### [Records from a dataset]
- Opening Delimiter -

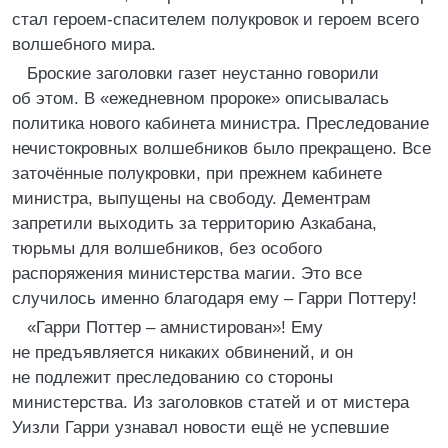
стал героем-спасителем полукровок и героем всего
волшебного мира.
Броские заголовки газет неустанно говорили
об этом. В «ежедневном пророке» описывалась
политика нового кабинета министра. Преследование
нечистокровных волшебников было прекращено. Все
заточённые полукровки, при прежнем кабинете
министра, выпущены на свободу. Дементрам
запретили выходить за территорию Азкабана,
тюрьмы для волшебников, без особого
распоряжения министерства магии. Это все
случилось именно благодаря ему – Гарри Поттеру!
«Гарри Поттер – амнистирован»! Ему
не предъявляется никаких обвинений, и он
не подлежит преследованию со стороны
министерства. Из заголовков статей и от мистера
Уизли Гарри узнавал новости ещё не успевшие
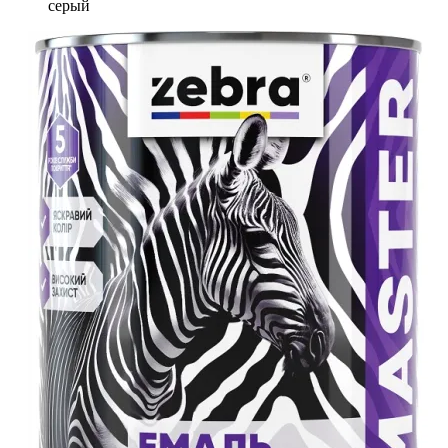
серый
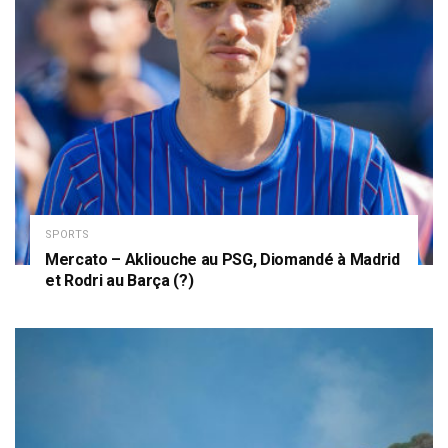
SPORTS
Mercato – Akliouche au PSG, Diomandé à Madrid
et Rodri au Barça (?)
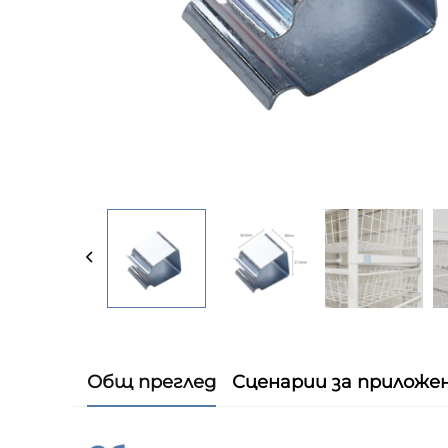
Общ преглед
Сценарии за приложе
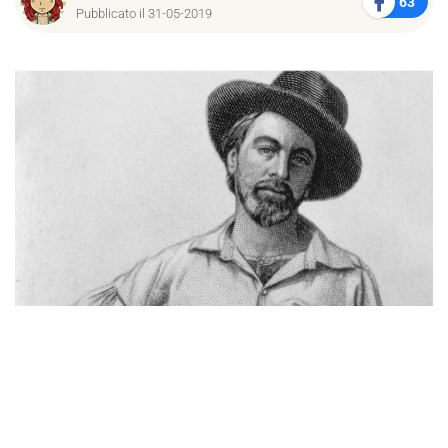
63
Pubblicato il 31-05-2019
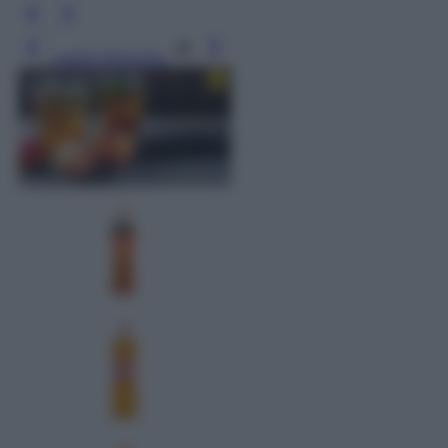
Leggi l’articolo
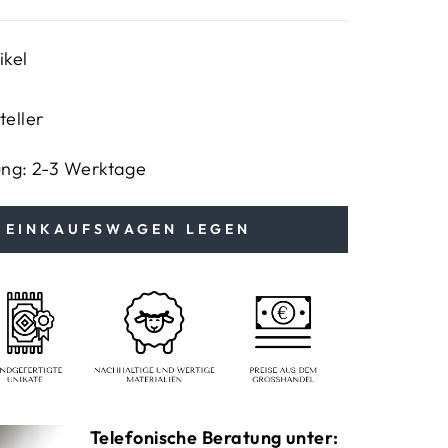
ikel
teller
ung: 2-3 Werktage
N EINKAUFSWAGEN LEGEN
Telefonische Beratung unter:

- Closing Delimiter -
- Opening Delimiter -

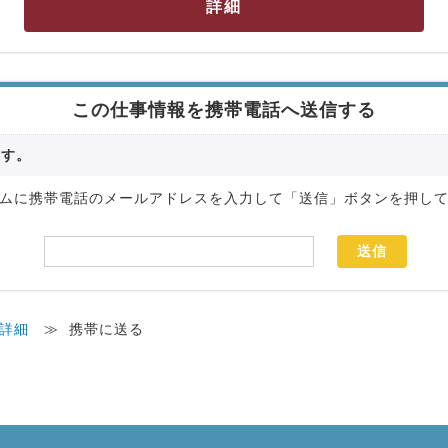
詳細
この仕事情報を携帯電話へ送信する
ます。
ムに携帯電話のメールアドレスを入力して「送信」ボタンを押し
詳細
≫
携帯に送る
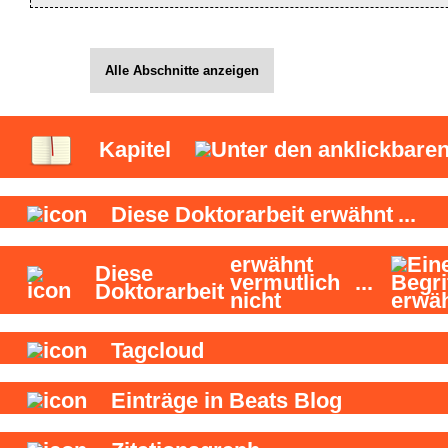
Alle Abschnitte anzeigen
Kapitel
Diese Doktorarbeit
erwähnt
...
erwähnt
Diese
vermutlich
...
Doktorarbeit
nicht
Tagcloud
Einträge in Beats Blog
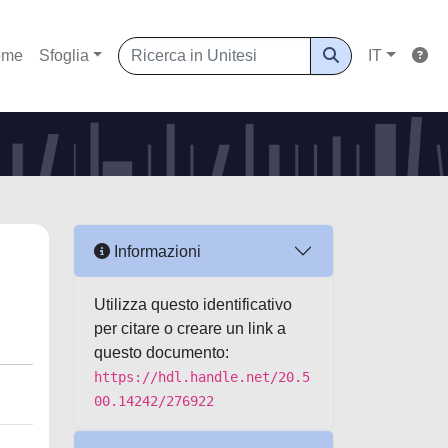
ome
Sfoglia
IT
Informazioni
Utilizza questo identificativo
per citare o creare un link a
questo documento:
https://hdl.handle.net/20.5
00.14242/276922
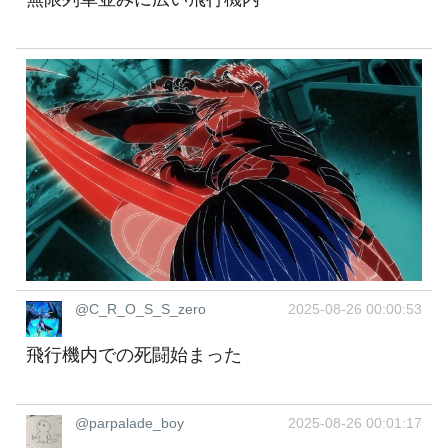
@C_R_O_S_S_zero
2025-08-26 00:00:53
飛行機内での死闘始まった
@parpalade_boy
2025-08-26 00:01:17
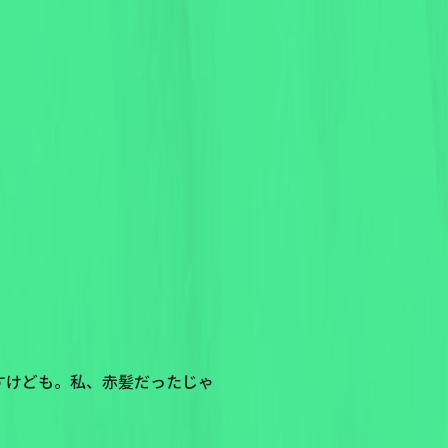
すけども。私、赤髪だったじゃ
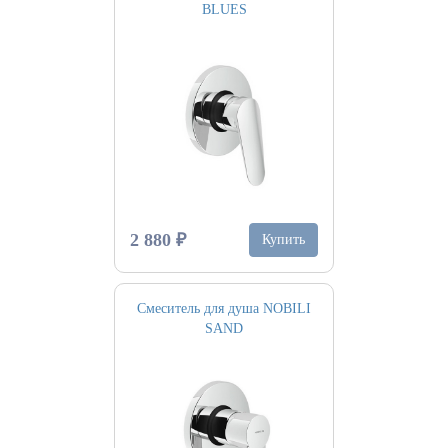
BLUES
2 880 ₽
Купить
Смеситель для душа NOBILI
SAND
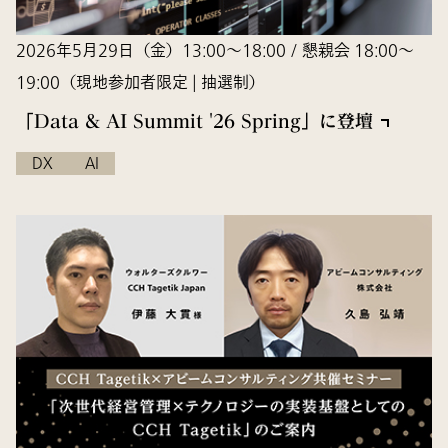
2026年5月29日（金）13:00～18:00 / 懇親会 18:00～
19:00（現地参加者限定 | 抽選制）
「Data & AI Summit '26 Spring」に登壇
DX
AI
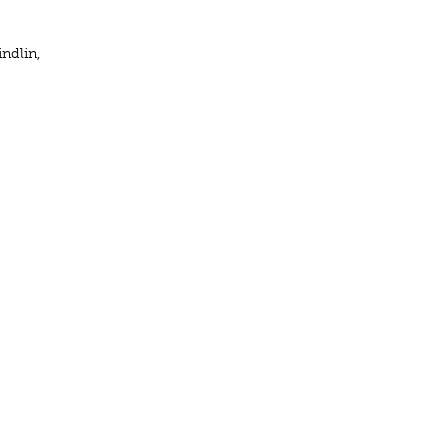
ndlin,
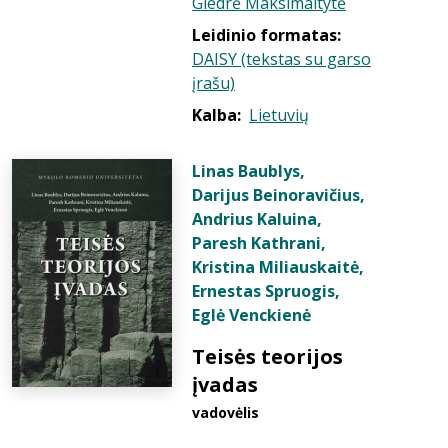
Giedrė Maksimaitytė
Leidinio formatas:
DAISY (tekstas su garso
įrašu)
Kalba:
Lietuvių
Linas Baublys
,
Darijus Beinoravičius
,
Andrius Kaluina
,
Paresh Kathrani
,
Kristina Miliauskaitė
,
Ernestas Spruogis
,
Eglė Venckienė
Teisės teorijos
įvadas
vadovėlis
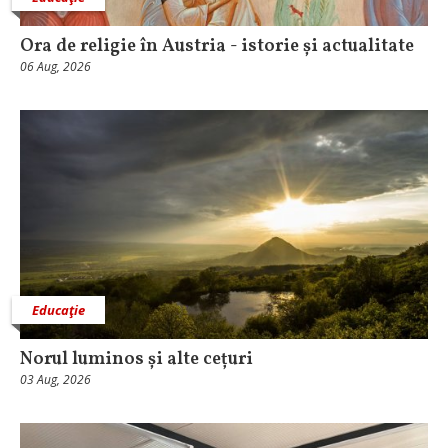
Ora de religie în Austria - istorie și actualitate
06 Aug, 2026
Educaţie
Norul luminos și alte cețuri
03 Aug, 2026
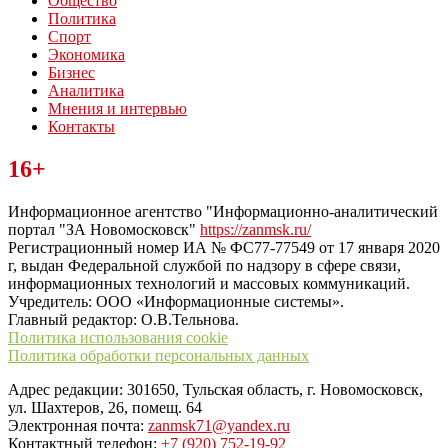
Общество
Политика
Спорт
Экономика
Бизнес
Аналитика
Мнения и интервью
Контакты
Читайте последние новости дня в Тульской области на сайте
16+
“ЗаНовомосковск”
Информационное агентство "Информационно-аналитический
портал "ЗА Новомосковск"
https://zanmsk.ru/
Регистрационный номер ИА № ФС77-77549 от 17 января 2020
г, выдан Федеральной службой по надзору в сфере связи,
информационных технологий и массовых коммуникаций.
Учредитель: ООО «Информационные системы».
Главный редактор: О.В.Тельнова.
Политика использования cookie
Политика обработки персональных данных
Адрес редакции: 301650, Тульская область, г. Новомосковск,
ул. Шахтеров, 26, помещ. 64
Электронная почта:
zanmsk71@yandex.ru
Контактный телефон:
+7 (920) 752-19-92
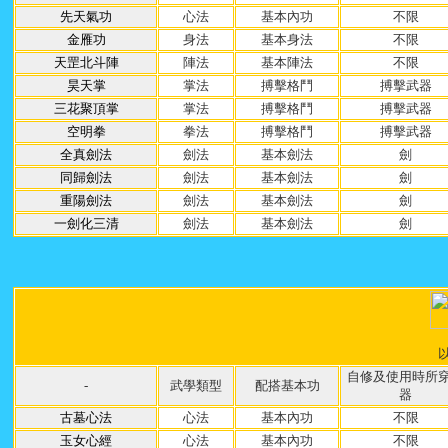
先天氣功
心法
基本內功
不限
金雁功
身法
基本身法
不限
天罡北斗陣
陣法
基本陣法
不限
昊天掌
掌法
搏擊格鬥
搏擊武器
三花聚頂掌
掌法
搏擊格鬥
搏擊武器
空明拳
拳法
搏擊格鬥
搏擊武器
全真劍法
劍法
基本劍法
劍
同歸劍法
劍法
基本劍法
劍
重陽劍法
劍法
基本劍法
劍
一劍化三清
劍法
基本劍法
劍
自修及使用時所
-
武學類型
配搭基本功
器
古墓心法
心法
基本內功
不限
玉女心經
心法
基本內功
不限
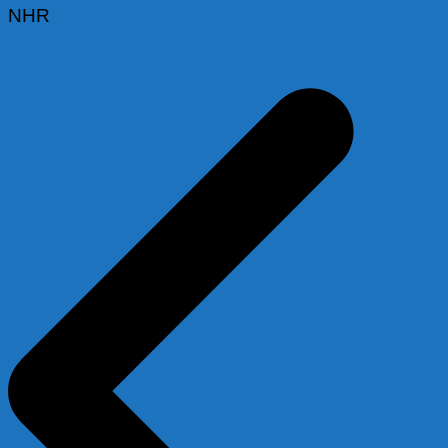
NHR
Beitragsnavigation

- Closing Delimiter -

### [HOW TO COMPLETE THIS TASK]
In the listing, change "газет" to "журналов" in the lines from the one with "стал героем-спасителем полукровок" up to and including the one with "заточённые полукровки, при прежнем кабинете", keeping everything else the same. Return only those lines.

### [OUTPUT FOR THIS EXERCISE]
стал героем-спасителем полукровок и героем всего
волшебного мира.
Броские заголовки журналов неустанно говорили
об этом. В «ежедневном пророке» описывалась
политика нового кабинета министра. Преследование
нечистокровных волшебников было прекращено. Все
заточённые полукровки, при прежнем кабинете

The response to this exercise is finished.